The agent doesn't choose the transitions q and π. The agent is these transitions. So it's not the agent that needs to be rational about the preference, and indeed it may appear not to be. If the agent has evolved, we may argue that evolutionary fitness is VNM-rational (even if the local-optimization process leads to sub-optimal fitness). If humans design a Mars rover to perform certain functions, we may argue that the goal dictates a VNM-rational preference (even if we, imperfect designers that we are, can only approximate it).

2. The second assumption will be that the preference is strictly about the territory Wt, never about the map Mt. This means that we are never interested in merely putting the memory of the agent in a "good" state. We need it to be followed up by "good" actions.

You may think that an agent that generates accurate predictions of the stock market could be very useful. But if the agent doesn't follow up with actually investing well, or at least reliably reporting its findings to someone who does, then what good is it?

So we are going to define the preference with respect to only the states W1, ..., Wn and the actions A1, ..., An. If the observations are somehow important, we can always define them as being part of the world. If the agent's memory is somehow important, it will have to reliably communicate it out through actions.

3. The third assumption will be the sunk cost assumption. We can fix some values of the first t steps of the process, and consider the preference with respect to the remaining n-t steps. This is like finding ourselves in time t, with a given t-step history, considering what to do next (though of course we plan for that contingency ahead of time). Our assumption is that we find that the preference is the same, regardless of the fixed history.
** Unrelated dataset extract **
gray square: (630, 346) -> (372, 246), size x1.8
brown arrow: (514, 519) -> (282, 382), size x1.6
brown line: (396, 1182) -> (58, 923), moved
This last assumption gives rise to a special version of the von Neumann-Morgenstern utility theorem. We find that what we really prefer is to have as high as possible the expectation of a utility function with a special structure: the utility ut depends only on Wt, At and the expectation of ut+1 from the following step:

ut(Wt,At,E(ut+1))

This kind of recursion which goes backwards in time is a recurring theme in reinforcement learning.

We would like to have even more structure in our utility function, but this is where things become less principled and more open to personal taste among researchers. We base our own taste on a strong intuition that the following could, one day, be made to rely on much better principles than it currently does.

We will assume that ut is simply the summation of some immediate utility and the expectation of future utility:

ut(Wt,At,E(ut+1)) = R(Wt,At) + E(ut+1)

Here R is the Reward, the additional utility that the agent gets from taking the action At when the world is in state Wt. It's not hard to see that we can write down our utility in closed form, as the total of all rewards we get throughout the process

R(W1,A1) + R(W2,A2) + ... + R(Wn,An)

As a final note, if the agent is intended to achieve a high expectation of the total reward, then it may be helpful for the agent to actually observe its reward when it gets it. And indeed, many reinforcement learning algorithms require that the reward signal is visible to the agent as part of its observation each step. This can help the agent adapt its behavior to changes in the environment. After all, reinforcement learning means, quite literally, adaptation in response to a reward signal.

However, reinforcement learning can also happen when the reward signal is not explicit in the agent's observations. To the degree that the observations carry information about the state of the world, and that the reward is determined by that state, information about the reward is anyway implicit in the observations.

In this sense, the reward is just a score for the quality of the agent's design. If we take it into account when we design the agent, we end up choosing q and π so that the agent will exploit the implicit information in its observations to get a good reward.